» **What is needed**
Once you find the line with "right eye: (480, 1142)" in the data that follows, repeat it and every line after it exactly, through the line with "left elbow: (1425, 1212)".

» **Data records**
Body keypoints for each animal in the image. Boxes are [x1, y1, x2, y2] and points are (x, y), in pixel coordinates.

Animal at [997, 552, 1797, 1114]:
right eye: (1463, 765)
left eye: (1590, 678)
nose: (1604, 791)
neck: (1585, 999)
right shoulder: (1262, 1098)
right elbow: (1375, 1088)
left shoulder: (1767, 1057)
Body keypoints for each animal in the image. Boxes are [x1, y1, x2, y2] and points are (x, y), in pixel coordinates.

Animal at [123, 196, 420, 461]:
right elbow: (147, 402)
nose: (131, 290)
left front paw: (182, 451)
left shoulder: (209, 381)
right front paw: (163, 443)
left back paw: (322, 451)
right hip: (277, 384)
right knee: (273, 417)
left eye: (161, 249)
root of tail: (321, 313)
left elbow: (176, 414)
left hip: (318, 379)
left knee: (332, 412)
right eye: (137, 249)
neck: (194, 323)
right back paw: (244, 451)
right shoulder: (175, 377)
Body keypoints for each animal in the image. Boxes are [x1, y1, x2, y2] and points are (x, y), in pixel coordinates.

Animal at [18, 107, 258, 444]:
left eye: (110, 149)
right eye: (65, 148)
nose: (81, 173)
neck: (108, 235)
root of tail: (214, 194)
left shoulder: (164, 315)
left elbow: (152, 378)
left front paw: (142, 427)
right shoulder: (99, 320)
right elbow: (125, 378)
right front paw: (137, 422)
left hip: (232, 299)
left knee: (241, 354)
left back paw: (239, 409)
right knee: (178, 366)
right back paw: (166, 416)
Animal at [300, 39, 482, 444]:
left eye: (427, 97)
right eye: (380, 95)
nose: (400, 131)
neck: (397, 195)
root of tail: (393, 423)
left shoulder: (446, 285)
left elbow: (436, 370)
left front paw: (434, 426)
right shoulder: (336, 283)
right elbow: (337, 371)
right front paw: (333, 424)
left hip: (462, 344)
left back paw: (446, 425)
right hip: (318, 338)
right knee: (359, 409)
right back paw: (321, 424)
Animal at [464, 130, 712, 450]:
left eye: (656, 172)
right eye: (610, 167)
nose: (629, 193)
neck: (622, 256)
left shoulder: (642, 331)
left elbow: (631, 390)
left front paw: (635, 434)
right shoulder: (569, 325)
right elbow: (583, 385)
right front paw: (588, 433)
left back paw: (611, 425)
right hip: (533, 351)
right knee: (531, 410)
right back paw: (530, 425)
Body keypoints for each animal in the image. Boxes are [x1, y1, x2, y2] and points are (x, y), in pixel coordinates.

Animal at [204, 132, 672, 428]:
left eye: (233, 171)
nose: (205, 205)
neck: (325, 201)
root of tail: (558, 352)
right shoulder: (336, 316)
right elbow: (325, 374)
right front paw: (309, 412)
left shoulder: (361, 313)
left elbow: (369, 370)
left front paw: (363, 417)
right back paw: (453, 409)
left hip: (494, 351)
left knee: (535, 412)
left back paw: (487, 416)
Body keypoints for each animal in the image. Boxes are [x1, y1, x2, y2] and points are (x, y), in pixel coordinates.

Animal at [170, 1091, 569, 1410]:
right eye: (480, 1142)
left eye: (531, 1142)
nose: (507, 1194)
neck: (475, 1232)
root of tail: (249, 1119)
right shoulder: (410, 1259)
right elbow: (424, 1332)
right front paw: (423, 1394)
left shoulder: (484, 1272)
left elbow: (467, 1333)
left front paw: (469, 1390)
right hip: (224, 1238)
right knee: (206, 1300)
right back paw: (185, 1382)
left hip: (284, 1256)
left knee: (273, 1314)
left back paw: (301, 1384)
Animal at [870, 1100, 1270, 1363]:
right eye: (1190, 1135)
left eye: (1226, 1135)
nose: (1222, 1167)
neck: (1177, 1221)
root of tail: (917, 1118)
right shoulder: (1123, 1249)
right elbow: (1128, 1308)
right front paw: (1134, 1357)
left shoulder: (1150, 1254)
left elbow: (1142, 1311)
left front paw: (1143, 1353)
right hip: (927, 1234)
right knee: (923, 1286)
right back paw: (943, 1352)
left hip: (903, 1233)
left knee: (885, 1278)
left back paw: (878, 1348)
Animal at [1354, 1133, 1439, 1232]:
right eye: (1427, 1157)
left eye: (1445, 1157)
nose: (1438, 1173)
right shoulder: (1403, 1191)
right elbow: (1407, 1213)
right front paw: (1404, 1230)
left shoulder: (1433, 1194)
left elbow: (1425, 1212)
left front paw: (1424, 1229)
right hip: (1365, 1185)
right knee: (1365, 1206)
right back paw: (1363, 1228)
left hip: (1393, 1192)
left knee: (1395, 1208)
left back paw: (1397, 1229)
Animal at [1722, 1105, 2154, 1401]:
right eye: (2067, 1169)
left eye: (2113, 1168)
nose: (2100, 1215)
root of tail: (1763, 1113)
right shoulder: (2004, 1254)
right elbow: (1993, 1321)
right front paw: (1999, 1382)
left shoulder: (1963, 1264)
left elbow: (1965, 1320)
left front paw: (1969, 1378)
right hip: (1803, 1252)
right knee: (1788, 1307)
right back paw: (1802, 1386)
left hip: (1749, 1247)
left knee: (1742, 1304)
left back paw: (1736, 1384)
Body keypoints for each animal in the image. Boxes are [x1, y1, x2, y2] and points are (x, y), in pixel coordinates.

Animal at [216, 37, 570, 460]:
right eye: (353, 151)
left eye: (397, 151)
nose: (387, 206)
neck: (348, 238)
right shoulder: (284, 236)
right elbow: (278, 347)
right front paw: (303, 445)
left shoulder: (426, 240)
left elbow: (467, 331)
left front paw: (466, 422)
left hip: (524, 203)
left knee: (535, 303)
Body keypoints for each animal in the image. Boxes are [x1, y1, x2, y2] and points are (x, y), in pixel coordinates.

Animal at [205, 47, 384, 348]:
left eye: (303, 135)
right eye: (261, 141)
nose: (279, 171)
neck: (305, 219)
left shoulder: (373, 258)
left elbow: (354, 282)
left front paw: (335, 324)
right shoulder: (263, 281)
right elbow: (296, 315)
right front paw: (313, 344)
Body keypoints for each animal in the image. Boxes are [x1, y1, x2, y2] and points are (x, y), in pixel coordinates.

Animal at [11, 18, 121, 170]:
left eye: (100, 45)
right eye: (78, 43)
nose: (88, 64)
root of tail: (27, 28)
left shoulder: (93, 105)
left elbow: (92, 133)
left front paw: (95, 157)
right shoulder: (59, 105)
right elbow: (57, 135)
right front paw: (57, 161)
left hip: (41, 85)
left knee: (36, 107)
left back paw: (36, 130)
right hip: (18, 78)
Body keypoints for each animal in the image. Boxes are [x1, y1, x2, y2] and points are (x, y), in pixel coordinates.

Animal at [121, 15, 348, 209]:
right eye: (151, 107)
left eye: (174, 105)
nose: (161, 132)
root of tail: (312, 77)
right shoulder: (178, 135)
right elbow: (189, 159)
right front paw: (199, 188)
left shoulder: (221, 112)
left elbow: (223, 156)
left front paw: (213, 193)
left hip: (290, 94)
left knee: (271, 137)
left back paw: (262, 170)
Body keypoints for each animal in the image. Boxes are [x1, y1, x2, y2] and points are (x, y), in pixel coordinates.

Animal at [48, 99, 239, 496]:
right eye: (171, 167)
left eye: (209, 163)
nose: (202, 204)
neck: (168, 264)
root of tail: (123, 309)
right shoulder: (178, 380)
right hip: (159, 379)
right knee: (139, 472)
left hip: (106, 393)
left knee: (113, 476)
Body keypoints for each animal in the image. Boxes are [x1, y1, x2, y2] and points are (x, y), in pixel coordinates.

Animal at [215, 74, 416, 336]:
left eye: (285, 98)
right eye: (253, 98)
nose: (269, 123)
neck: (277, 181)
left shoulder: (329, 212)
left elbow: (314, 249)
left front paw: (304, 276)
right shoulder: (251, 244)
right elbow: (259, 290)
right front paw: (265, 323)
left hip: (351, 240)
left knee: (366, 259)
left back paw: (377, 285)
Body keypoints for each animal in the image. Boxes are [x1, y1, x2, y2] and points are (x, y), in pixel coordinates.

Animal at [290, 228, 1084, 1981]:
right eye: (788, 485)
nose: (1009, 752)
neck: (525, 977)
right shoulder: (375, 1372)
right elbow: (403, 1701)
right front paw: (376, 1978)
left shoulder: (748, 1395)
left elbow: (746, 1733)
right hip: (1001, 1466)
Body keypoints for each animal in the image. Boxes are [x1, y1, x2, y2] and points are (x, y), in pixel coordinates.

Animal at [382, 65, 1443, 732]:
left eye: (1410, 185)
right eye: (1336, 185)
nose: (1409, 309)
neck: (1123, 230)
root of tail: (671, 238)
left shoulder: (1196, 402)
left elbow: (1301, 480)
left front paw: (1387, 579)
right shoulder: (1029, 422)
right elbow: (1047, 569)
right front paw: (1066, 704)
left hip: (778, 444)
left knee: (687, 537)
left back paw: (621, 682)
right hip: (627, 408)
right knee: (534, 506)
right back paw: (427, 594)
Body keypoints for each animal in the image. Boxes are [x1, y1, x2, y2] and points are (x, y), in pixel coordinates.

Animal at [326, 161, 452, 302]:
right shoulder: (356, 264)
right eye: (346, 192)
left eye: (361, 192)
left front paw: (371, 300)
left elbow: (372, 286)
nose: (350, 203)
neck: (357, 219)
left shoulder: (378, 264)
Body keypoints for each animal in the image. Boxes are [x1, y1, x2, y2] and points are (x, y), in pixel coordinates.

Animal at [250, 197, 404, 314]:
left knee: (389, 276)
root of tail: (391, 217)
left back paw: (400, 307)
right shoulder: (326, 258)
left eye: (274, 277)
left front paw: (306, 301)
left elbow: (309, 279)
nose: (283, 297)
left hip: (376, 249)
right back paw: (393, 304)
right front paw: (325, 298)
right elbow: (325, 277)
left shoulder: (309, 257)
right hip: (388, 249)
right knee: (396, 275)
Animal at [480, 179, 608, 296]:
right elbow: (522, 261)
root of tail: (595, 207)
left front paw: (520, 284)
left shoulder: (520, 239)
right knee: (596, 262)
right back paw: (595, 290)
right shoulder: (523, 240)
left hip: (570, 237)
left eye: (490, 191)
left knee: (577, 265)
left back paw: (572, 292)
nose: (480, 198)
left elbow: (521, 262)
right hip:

» **Reply**
right eye: (480, 1142)
left eye: (531, 1142)
nose: (507, 1194)
neck: (475, 1232)
root of tail: (249, 1119)
right shoulder: (410, 1259)
right elbow: (424, 1332)
right front paw: (423, 1394)
left shoulder: (484, 1272)
left elbow: (467, 1333)
left front paw: (469, 1390)
right hip: (224, 1238)
right knee: (206, 1300)
right back paw: (185, 1382)
left hip: (284, 1256)
left knee: (273, 1314)
left back paw: (301, 1384)
Animal at [870, 1100, 1270, 1363]:
right eye: (1190, 1135)
left eye: (1226, 1135)
nose: (1222, 1167)
neck: (1177, 1221)
root of tail: (917, 1118)
right shoulder: (1123, 1249)
right elbow: (1128, 1308)
right front paw: (1134, 1357)
left shoulder: (1150, 1254)
left elbow: (1142, 1311)
left front paw: (1143, 1353)
right hip: (927, 1234)
right knee: (923, 1286)
right back paw: (943, 1352)
left hip: (903, 1233)
left knee: (885, 1278)
left back paw: (878, 1348)
Animal at [1354, 1133, 1439, 1232]:
right eye: (1427, 1157)
left eye: (1445, 1157)
nose: (1438, 1173)
right shoulder: (1403, 1191)
right elbow: (1407, 1213)
right front paw: (1404, 1230)
left shoulder: (1433, 1194)
left elbow: (1425, 1212)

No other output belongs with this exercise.